I’ve had the best success setting up on old logging roads and game trails, then calling toms uphill. High-elevation toms don’t seem to mind working uphill to check out a seductive hen call, but you’ll be hard pressed to get them to work downhill.
I prefer setting up in timber as it’s protected from the elements—which is where turkeys usually reside in bad weather. I’ve had toms negotiate thick timber, dense stands of new growth, open units covered in brush, and the edges of burns to reach me. I’ve had a handful launch off an opposing ridge, coast more than a half-mile across a steep canyon and land right by me. The minute there’s a break in the weather, start calling and listen—nothing ignites an early season, backcountry tom like a ray of sunshine.
To locate toms, I like making loud fly-down cackles or cutts that carry far. As soon as a tom gobbles back, figure out where on the ridge it’s located and mark the point. Binoculars, even a spotting scope, can help pinpoint the bird.
Next, move onto the ridge and work the tom from above. Don’t call your way in like with low-elevation birds. Instead, pick your landmarks and get close to the tom before issuing subtle yelps and clucks. If the wind is in your face, calling loud will be necessary. If the wind is at your back, know that you likely won’t hear an approaching tom’s gobble, so keep a watchful eye and don’t move as these birds are wary, see in color, and have powerful vision.

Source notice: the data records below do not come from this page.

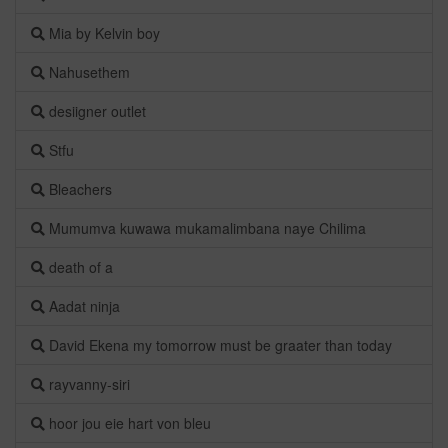
Mia by Kelvin boy
Nahusethem
desiigner outlet
Stfu
Bleachers
Mumumva kuwawa mukamalimbana naye Chilima
death of a
Aadat ninja
David Ekena my tomorrow must be graater than today
rayvanny-siri
hoor jou eie hart von bleu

With high-country toms, the more ground you can cover, the better. If you’re surrounded by birds, pitching a tent in that area can be a good move. You might also choose to cover ground with an ATV, mountain bike, even on horseback—all of which have their place.
As the season progresses, toms might become more vocal, but they can be harder to bring in. Toms know the hens in their area have been bred, and won’t budge. These toms focus on feeding, so as grass comes to a head, use that to your advantage to stalk in close, then call the bird in those final few yards.
A decoy isn’t necessary but can also help persuade a cautious tom to close the distance. I’ve had the best luck in the high country with a lone hen decoy, specifically a hen stuffer I made from a fall bird.
When you find toms in the backcountry, return to the same place the following season. Hens can live up to eight years and often nest in the same spot annually. If clutches survive, hen numbers can increase at higher elevations, so keep searching. Once birds hatch, the whole brood often drops to lower elevations where food and water are plentiful through summer, fall, and winter.
If you want to experience the ultimate spring turkey hunt, head to the mountains. The conditions can be brutal, the hunting a challenge, but you likely won’t see another hunter and the breathtaking beauty of the backcountry this time of year is something you’ll want more of.